Perpetual motion in electric dipole restricted to a circular path with a charge at the centre This problem is from Griffith's Introduction to Electrodynamics (4th Ed.), Problem 4.31.

A point charge $Q$ is "nailed down" on a table. Around it, at radius $R$, is a frictionless circular track on which a dipole $\mathbf{p}$ rides, constrained always to point tangent to the circle. Use $\mathbf{F} = (\mathbf{p}\cdot\nabla)\mathbf{E}$ and show that the electric force on the dipole is
$$\mathbf{F} = \frac{Q}{4\pi\epsilon_0} \frac{\mathbf{p}}{R^3}$$
Notice that this force is always in the "forward" direction (you can easily confirm this by drawing a diagram showing the forces on the two ends of the dipole). Why isn't this a perpetual motion machine?$^{21}$
$^{21}$ This charming paradox was suggested by K. Brownstein.
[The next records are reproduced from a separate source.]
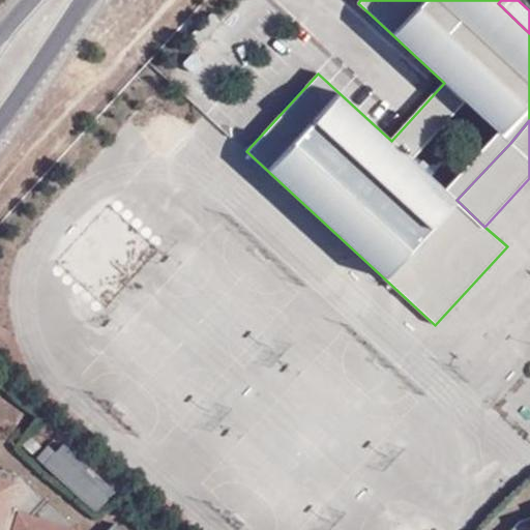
[(529,432),(529,380),(504,407),(529,432)]
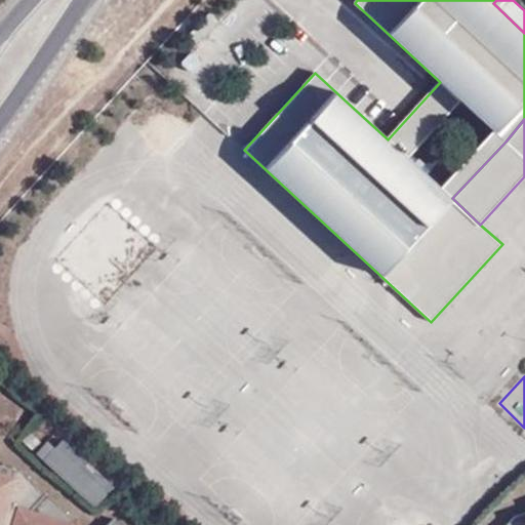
[(30,451),(33,448),(24,439),(28,435),(26,433),(18,440),(30,451)]
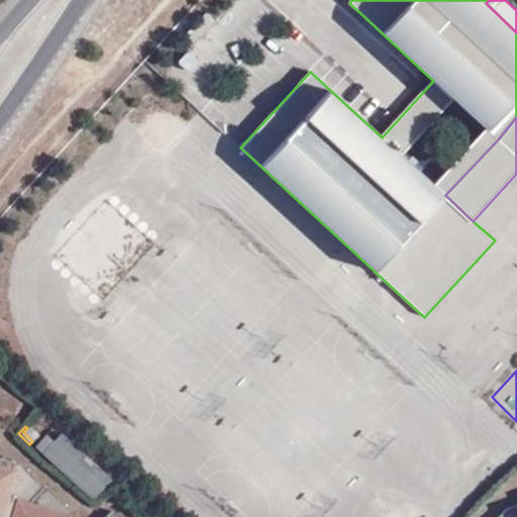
[(36,436),(27,428),(23,432),(32,441),(36,436)]
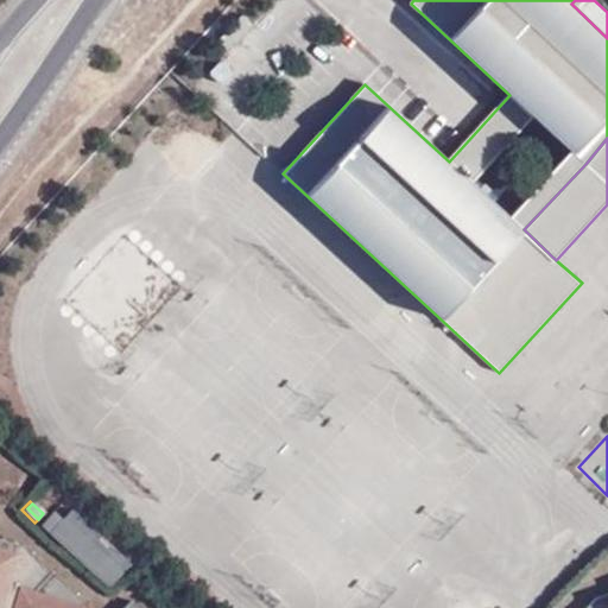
[(52,512),(42,523),(52,533),(71,513),(68,510),(59,519),(52,512)]
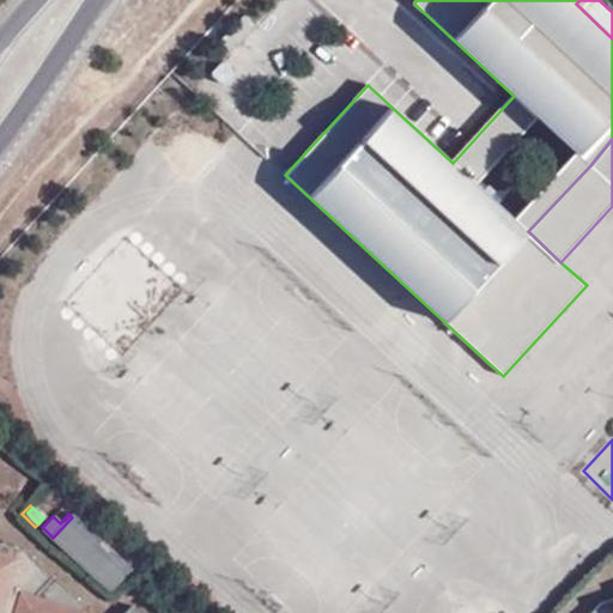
[(53,538),(42,527),(40,530),(105,592),(127,569),(114,556),(108,550),(72,517),(53,538)]
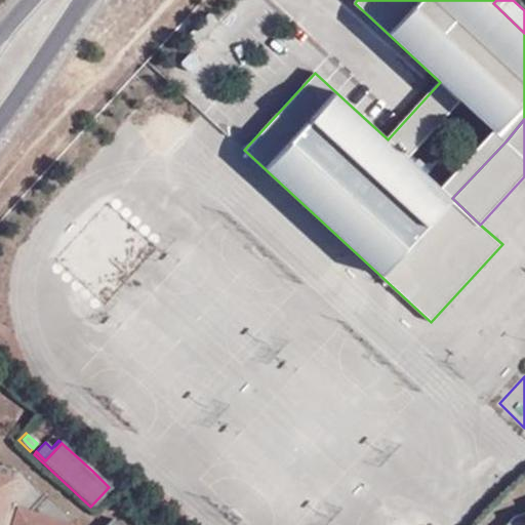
[(75,524),(17,471),(0,466),(0,524),(75,524)]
I have done the first part and shown that the force on the dipole indeed is equal to what is given in the question. But can anyone help me with the perpetual motion bit? And for the circular motion, where is the centripetal force coming from? Is it due to the constraint?
 A: Let's write the electric field, $\vec E$
$$\vec E = \dfrac {kQ}{r^2}\hat r$$
So, we know the force on the dipole,
$$\begin{align*}\vec F &=(\vec p \cdot \nabla) \vec E\\&=\dfrac {kQ}{r^3} \dfrac{ \partial }{\partial \theta}\hat r\\&=\dfrac {kQ\vec p}{r^3}\\\Rightarrow \vec F &= \dfrac {Q}{4\pi \epsilon_0}\dfrac{\vec p}{R^3}\end{align*}$$
Now for the second part, for the dipole to go anticlockwise, $\hat\theta$ direction, there must be a centripetal acceleration and a clockwise torque provided be the constraint force and the charge $Q$ respectively. And this would oppose the tangential "forward" force, thus slowing down the dipole (or rather preventing it from starting to rotate) 
Griffith puts it beautifully as:

To keep the dipole going in a circle, there must be a centripetal force exerted by the track (we may as well
  take it to act at the center of the dipole, and it is irrelevant to the problem), and to keep it aiming in the
  tangential direction there must be a torque (which we could model by radial forces of equal magnitude acting at
  the two ends). Indeed, if the dipole has the orientation indicated in the figure, and is moving in the $\hat\theta$ direction,
  the torque exerted by $Q$ is clockwise, whereas the rotation is counterclockwise, so these constraint forces must
  actually be larger than the forces exerted by Q, and the net force will be in the “backward” direction—tending
  to slow the dipole down. [If the motion is in the $−\hat\theta$ direction, then the electrical forces will dominate, and the
  net force will be in the direction of p, but this again will tend to slow it down.]